Tableau 2. Exemples d’affordance.

3.2 Navigation

La navigation d’un site web est un ensemble de composantes ayant pour but d’orienter l’utilisateur à trouver des informations ou des fonctionnalités et l’inciter à prendre les actions appropriées.

Dans le flat design, la navigation ne se retrouve pas toujours où on la trouve habituellement ou dans le format avec lequel on est familier. Avec le modernisme proposé par le flat design, une vague d’exploration créative a eu lieu au détriment de conventions ou modèles établies.

Les problèmes relevés en terme de navigation vont donc à l’encontre des critères ergonomiques de guidage et de cohérence. Au même titre que tout autre type de conception, le flat design propose de mettre en place une hiérarchie visuelle afin de guider les utilisateurs. Le respect de standards en lien avec le positionnement d’un menu de navigation est inhérent au concepteur, non au langage visuel. Ce n’est pas parce que les éléments de l’interface sont en 2D qu’il n’est pas possible de créer une hiérarchie visuelle ou même de la profondeur.

Le flat design offre des façons de créer une hiérarchie visuelle pour guider les utilisateurs :

  • utilisation de typographies de différentes tailles,
  • utilisation d’icônes pour accompagner un libellé et le rendre plus visible,
  • utilisation d’espace négatif pour mettre l’emphase sur le contenu et non le design.
Navigation
Mauvais exemple Bon exemple
fabrica oak.png
Tout le contenu est au même niveau, il n’y a pas de menu de navigation, il est même difficile de comprendre la mission du site. Le menu est à un endroit cohérent avec les standards web, tous les éléments colorés sont cliquables, on distingue la mission et les produits disponibles.

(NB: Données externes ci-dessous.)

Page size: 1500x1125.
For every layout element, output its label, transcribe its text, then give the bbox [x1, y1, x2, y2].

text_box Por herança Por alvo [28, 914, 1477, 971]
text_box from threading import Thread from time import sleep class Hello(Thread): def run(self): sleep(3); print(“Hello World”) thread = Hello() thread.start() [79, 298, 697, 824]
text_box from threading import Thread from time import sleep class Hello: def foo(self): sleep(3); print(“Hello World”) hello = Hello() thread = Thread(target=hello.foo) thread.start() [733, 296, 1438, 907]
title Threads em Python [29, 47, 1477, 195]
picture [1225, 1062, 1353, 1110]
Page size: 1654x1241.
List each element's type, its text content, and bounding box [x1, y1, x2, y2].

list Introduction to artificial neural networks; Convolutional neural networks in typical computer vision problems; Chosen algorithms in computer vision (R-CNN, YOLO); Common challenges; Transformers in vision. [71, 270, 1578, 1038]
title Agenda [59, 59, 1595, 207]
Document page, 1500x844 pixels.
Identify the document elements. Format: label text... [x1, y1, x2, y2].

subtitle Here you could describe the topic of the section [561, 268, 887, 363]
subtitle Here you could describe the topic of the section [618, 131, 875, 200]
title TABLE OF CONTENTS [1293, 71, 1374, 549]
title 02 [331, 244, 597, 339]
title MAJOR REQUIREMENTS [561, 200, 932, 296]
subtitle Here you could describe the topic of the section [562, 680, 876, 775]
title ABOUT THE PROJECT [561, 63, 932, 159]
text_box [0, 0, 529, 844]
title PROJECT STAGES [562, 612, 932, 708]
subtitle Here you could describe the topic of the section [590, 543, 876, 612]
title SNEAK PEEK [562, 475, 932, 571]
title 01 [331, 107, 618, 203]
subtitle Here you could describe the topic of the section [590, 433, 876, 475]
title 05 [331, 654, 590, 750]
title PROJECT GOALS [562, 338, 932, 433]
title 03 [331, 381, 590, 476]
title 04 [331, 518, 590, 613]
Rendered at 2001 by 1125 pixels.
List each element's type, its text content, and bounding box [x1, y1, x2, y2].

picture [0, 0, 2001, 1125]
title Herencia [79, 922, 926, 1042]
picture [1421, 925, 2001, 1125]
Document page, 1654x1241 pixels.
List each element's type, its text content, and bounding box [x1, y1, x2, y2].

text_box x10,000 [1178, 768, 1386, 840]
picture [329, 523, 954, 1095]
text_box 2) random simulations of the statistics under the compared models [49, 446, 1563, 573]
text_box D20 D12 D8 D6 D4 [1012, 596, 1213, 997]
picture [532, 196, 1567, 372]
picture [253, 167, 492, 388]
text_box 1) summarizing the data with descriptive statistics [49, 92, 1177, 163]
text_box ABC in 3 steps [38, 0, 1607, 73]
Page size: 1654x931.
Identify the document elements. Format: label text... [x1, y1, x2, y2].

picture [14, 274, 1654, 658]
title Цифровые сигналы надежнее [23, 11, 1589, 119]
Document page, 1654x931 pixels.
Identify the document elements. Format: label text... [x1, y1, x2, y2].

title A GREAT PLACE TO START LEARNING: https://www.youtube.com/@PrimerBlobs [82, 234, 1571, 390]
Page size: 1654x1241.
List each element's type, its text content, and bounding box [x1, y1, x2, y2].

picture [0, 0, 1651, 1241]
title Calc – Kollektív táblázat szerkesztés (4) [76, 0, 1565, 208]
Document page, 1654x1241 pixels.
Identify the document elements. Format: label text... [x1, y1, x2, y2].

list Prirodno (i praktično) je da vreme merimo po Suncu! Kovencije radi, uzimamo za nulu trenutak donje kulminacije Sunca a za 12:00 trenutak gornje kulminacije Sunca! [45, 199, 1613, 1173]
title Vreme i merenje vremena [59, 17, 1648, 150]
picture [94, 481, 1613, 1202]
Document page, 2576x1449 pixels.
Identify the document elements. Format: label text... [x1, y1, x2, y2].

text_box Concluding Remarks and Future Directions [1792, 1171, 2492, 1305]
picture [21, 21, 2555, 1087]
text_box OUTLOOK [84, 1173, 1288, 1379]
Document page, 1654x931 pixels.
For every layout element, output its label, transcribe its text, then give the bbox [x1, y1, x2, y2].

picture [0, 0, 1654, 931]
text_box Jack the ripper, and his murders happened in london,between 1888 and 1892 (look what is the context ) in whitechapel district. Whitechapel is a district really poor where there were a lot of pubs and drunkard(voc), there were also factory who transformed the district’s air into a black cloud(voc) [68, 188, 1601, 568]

Tableau 3. Exemples de navigation.

3.3 Efficience

L’efficience se définit par le rapport entre les ressources dépensées et la précision et le degré d’achèvement selon lesquels l’utilisateur atteint des objectifs spécifiés.

Une étude empirique (Burmistrov et coll., 2015) a procédé à trois expérimentations d’oculométrie en analysant la longueur des fixations, l’amplitude et la vélocité de pointe des saccades. Le flat design a eu de meilleurs résultats en termes de temps dans l’exécution de la tâche que le design traditionnel pour 2 des 3 tâches effectuées. Dans l’une des tâches, le flat design ait eu un plus haut taux d’erreurs. Près de 28 % des éléments identifiés comme étant cliquables ne l’étaient pas. Ce résultat concorde avec le rapport d’Usabilla (2013) qui arrive à des résultats similaires avec une moyenne de 29 %. Malgré les résultats en faveur du flat design en termes de performance, Burmistrov et coll. associent les données obtenues à une charge cognitive plus élevée pour conclure que le flat design est une tendance nocive pour les interfaces utilisateurs.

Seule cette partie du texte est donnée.